A Refresher on the Facts
United Community Bank (“UCB”) lent $350,000 to borrowers for the purchase of real property. When the borrowers defaulted, the collateral property was sold at a foreclosure sale in August 2013. UCB was the high bidder for $275,000, leaving a deficiency balance. A few months after the foreclosure sale, UCB sued on the note to collect the deficiency. The borrowers contested on the ground that UCB did not pay enough for the property at the foreclosure sale, and borrowers were therefore relieved of any liability for the alleged deficiency. The trial court granted summary judgment for UCB and entered a deficiency judgment for all remaining principal, interest and attorneys’ fees, plus the costs of the action (a total of $57,737.74). The borrowers appealed and the Court of Appeals reversed and remanded for trial. The Supreme Court reversed the Court of Appeals, thus reinstating the judgment for UCB.
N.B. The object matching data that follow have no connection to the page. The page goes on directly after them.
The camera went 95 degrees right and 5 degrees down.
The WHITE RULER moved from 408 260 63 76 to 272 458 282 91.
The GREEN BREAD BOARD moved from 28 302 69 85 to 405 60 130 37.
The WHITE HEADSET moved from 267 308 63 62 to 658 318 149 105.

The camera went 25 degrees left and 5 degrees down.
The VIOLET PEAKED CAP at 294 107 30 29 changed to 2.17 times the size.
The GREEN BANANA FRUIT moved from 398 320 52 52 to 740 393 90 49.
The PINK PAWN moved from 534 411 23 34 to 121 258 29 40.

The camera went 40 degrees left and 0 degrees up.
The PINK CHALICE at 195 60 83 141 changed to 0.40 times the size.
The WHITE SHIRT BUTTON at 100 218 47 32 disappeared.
N.C.G.S. § 45-21.36 permits a borrower or property owner whose property has been purchased by the lender at foreclosure sale to raise as a defense in a deficiency action that the property was worth more than the amount bid by the lender. If the borrower proves this defense, the deficiency amount can be reduced in part or entirely eliminated. Since the vast majority of foreclosure sales end with the lender taking title to the property and with a deficiency owed on the note, a defense asserted under N.C.G.S. § 45-21.36 comes up a lot.
The key inquiry for the § 45-21.36 defense is how the parties demonstrate the “true value” of the property at the time of the foreclosure sale. For the lender, that should be easy as it will have a recent appraisal to justify its foreclosure bid. For the borrower, that could involve obtaining a separate appraisal or relying on recent tax value or comparable sales.
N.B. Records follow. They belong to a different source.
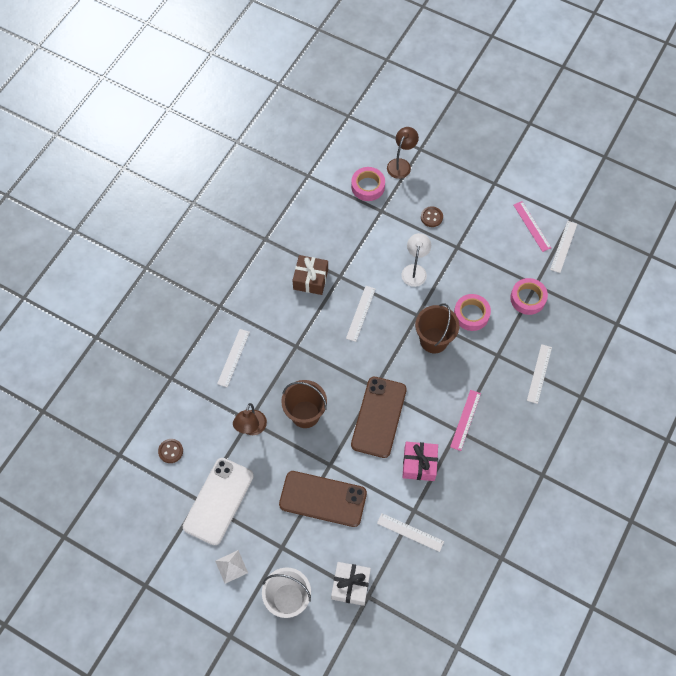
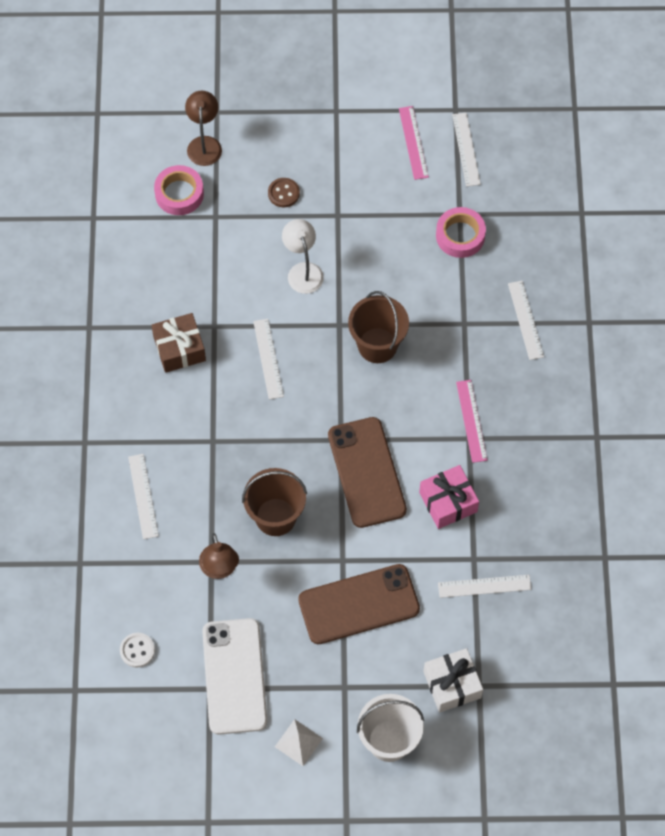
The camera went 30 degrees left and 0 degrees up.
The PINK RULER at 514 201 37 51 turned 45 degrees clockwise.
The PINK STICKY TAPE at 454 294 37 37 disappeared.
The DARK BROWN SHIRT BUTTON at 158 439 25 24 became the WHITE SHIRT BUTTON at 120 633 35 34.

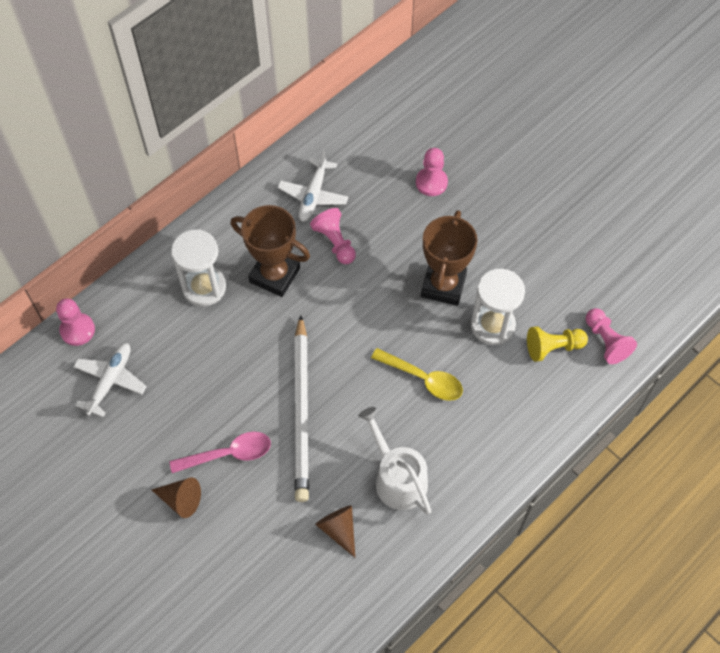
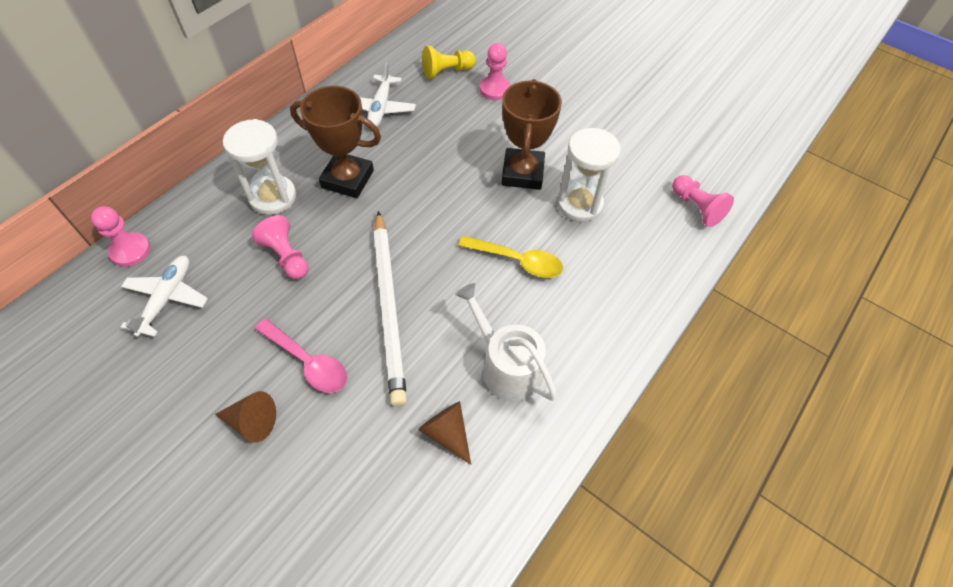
The camera went 10 degrees left and 5 degrees down.
The PINK PAWN moved from 310 208 46 56 to 252 215 57 64.
The BRIGHT YELLOW PAWN moved from 527 326 61 36 to 422 46 54 33.
The PINK SPOON at 169 432 102 41 turned 60 degrees clockwise.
The Court of Appeals’ decision allowed the borrowers to avoid the lender’s summary judgment motion based on nothing more than a borrower’s subjective belief about the value of the property. In essence, it allowed the borrowers to just submit an affidavit saying “I think the property was worth more than the lender bid” and through that simple statement avoid summary judgment and require a trial.
Not so fast, said the Supreme Court. If a borrower wants to create a genuine issue of fact about the “true value” of the property, then the borrower needs to come forward with more evidence than just the borrower’s opinion. “[M]erely reciting the statutory language or asserting an unsubstantiated opinion regarding the foreclosed property’s value is insufficient,” the justices wrote. Since the borrowers in the case did not present any hard facts or evidence about the “true value” of the property, there was no issue of fact created and summary judgment for the lender was proper.
This ruling is a nice victory for lenders, but it still leaves open a good bit of room for interpretation in the lower courts as to what evidence a borrower needs to present to avoid summary judgment in a deficiency action. In other words, is it enough if a borrower attaches comps to an affidavit, or will the borrower have to obtain their own appraisal? This level of detail will play out at the trial level, but for now, lenders can celebrate that borrowers have to at least do a little more than just offer their own unsupported opinion about property value.